▶ _ASSIGNED TASK_
Every line holding the string "wire" should be copied from the listing.

━━━ EXERCISE DATA

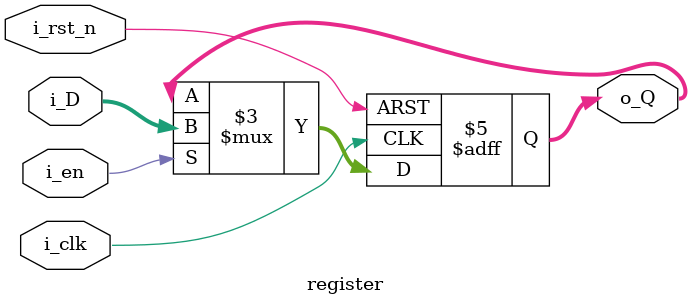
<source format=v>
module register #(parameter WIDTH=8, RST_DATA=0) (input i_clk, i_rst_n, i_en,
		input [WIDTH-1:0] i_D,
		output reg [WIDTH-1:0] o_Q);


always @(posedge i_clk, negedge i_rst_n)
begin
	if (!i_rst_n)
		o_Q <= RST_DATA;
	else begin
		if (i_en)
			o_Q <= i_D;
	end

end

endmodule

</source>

━━━━━━
━━━ EXERCISE DATA

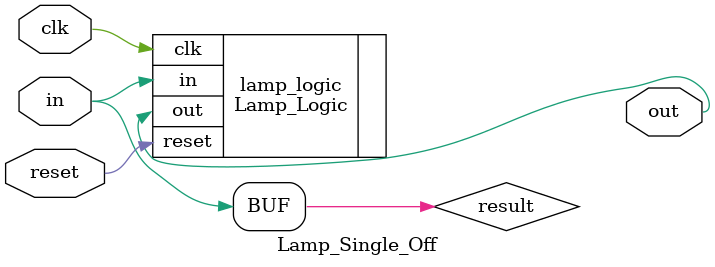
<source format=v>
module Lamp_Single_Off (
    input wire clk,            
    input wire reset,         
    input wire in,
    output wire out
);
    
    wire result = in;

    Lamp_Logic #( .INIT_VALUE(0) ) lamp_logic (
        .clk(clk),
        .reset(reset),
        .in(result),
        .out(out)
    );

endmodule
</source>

━━━━━━

▶ _TASK RESULT_
    input wire clk,            
    input wire reset,         
    input wire in,
    output wire out
    wire result = in;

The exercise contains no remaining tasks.